2. Petitioner and first defendant executed a pro-note in favour of one Perundevi Ammal, the petitioner being only a surety. First defendant sold his property to second defendant on the condition that the second defendant would pay off Perundevi Ammal among other creditors. Petitioner paid Perundevi Ammal and sued second defendant as well as first defendant. The lower Court was apparently prepared to hold that Perundevi Ammal would be entitled to sue defendant; but unsuited petitioner as against second defendant because he was only a surety claiming by reason of his having discharged the debt. Hence the petition.
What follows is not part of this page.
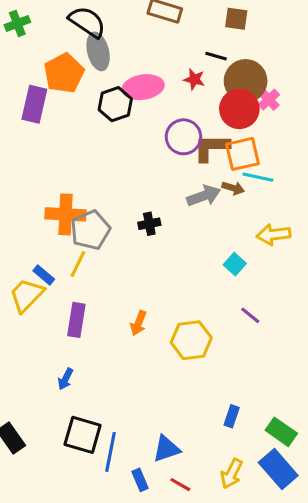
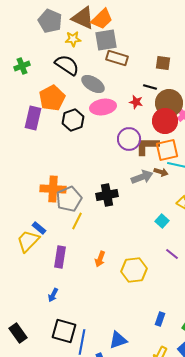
gray ellipse: (98, 51) -> (93, 84), moved, turned -45
black hexagon: (115, 104) -> (73, 120), moved
black cross: (149, 224) -> (107, 195), size x1.5
yellow line: (78, 264) -> (77, 221), moved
3. The counter-petitioner seeks to uphold the judgment on the ground that even Perundevi Ammal would have no right to sue, and he relies upon Iswaram Pillai v. Taragan [1915] 38 Mad. 753 which lays down that a stranger to the contract cannot sue the promisor. But suits of this character have been admitted on another principle that the property is held in trust for the creditors for which proposition there is strong authority in Deb Narain Dut v. Chuni Lal Ghose [1913] 41 Cal. 137 and Ramaswami Aiyar v. Deivasigamani Pillai A. I. R. 1922 Mad. 397 the case referred to by the Subordinate Judge. Devadoss, J., sitting in this Court in Singaraya v. Subbayya A. I. R. 1924 Mad. 861 has examined all the authorities, and has come to the conclusion that plaintiff in such cases is entitled to an equitable relief. I agree, and it is unnecessary to traverse the same ground.

4. There remains the question whether a surety occupies the same place as the original creditor. The learned Subordinate Judge gives no authority for his view. On the other hand, regard must be had to Section 140, Indian Contract Act, which gives the surety upon payment of the debt all the rights which the creditor had against the principal debtor. That this principle has wide application is shown by the Master of the Rolls in Drew v. Lockett [1863] 32 Beav. 499 A surety who pays off the debt for which he became surety must be entitled to all the equities which the creditor could have enforced not merely against the principal debtor, but also against all persons claiming under him. As Markby, J., observes in Heera Lall Samunt v. Oozeer Ali 21 W. R. 347 “he can use every remedy.”

5. The petitioner is, therefore, entitled to a decree against second defendant with costs throughout and the decree of the lower Court is modified accordingly.